We need a tapset that uses the new task-finder runtime in order to populate and maintain systemtap script-level globals/functions that allow pid-based data lookup. Specifically: function pid2execname:string (pid:long) {} function pid2cwdpath:string (pid:long) {} ... and maybe more. These functions could be implemented as embedded-c or script, using globals that are managed by utrace task-finder callback functions notifying the tapset of tasks running chdir()/chroot()/exec(). To initially populate the globals (for preexisting processes), the embedded-c code would need to use possibly sleepy kernel functions to process task_struct*'s.
Similarly, pid2argv:string (pid:long, argn:long) {} from which command-line argument-based filtering.
Regarding pid2execname, find_task_by_vpid/pid may be better candidate for implementation of the lookup function.
(In reply to comment #2) > Regarding pid2execname, find_task_by_vpid/pid may be better candidate for > implementation of the lookup function. Right, as long as find_task_XXX may be invoked from atomic context.

--*--

What you need to do:
a – Output the lines of the entries as a numbered list with blank lines omitted, starting with the first line of the entries and going on through the line with "common name: Småhjerte".
b – Write what comes next in the thread about a systemtap tapset for pid-based lookups, starting after its last comment.

Extracted data:
--*--

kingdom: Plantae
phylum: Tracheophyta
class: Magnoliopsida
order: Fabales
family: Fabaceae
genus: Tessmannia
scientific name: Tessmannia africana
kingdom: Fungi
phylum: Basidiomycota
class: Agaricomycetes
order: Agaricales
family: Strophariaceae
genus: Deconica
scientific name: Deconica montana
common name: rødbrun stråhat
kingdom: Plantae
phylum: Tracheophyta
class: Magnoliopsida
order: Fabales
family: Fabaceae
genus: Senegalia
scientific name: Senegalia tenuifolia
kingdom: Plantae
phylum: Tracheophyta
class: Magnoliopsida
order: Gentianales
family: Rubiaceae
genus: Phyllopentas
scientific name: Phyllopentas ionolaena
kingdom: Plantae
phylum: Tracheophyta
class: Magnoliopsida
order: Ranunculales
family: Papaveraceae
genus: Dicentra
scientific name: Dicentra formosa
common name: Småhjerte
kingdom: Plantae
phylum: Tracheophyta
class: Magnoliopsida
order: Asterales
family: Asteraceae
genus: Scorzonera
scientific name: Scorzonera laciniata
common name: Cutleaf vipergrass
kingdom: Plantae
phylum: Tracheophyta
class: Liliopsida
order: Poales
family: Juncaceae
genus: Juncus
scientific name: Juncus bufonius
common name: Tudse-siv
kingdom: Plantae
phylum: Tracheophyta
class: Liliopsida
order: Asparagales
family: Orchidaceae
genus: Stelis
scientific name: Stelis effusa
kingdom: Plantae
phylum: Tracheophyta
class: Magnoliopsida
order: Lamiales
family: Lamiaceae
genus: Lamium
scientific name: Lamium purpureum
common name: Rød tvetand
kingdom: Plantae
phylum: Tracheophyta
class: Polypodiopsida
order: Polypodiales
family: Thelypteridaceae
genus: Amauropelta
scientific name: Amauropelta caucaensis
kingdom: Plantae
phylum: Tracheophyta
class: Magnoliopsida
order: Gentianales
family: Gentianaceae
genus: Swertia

--*--

The responses:
a –
1. kingdom: Plantae
2. phylum: Tracheophyta
3. class: Magnoliopsida
4. order: Fabales
5. family: Fabaceae
6. genus: Tessmannia
7. scientific name: Tessmannia africana
8. kingdom: Fungi
9. phylum: Basidiomycota
10. class: Agaricomycetes
11. order: Agaricales
12. family: Strophariaceae
13. genus: Deconica
14. scientific name: Deconica montana
15. common name: rødbrun stråhat
16. kingdom: Plantae
17. phylum: Tracheophyta
18. class: Magnoliopsida
19. order: Fabales
20. family: Fabaceae
21. genus: Senegalia
22. scientific name: Senegalia tenuifolia
23. kingdom: Plantae
24. phylum: Tracheophyta
25. class: Magnoliopsida
26. order: Gentianales
27. family: Rubiaceae
28. genus: Phyllopentas
29. scientific name: Phyllopentas ionolaena
30. kingdom: Plantae
31. phylum: Tracheophyta
32. class: Magnoliopsida
33. order: Ranunculales
34. family: Papaveraceae
35. genus: Dicentra
36. scientific name: Dicentra formosa
37. common name: Småhjerte

b –
Created attachment 3771 [details] lookup functions pid2task and pid2execname based on find_task_by_*
I once tried to implement the functions using task_finder. The basic code is like the following #include "task_finder.c" static char _stp_taskname[TASK_COMM_LEN]=""; static int _stp_process_search_cb(struct stap_task_finder_target *tgt, struct task_struct *tsk, int register_p, int process_p) { if (register_p) { /* found one match */ if (tsk == NULL) { strlcpy(_stp_taskname, "UNKNOWN", MAXSTRINGLEN); return 1; } else { strlcpy(_stp_taskname, tsk->comm, MAXSTRINGLEN); return 0; } } return 1; } function pid2execname2:string(pid:long) %{ /* pure */ struct stap_task_finder_target tgt; tgt.pathname = NULL; tgt.pid = (pid_t)(long)THIS->pid; tgt.callback = &_stp_process_search_cb; tgt.vm_callback = NULL; stap_register_task_finder_target(&tgt); stap_start_task_finder(); strlcpy(THIS->__retvalue, _stp_taskname, MAXSTRINGLEN); stap_stop_task_finder(); CATCH_DEREF_FAULT(); %} But it can't return the execname of most running processes like init, mingetty, kjournald because the callback is never invoked. Only works fine on my forked test process. My box is 2.6.27.9-159.fc10.i686. Did I miss something or misunderstand the mechanism?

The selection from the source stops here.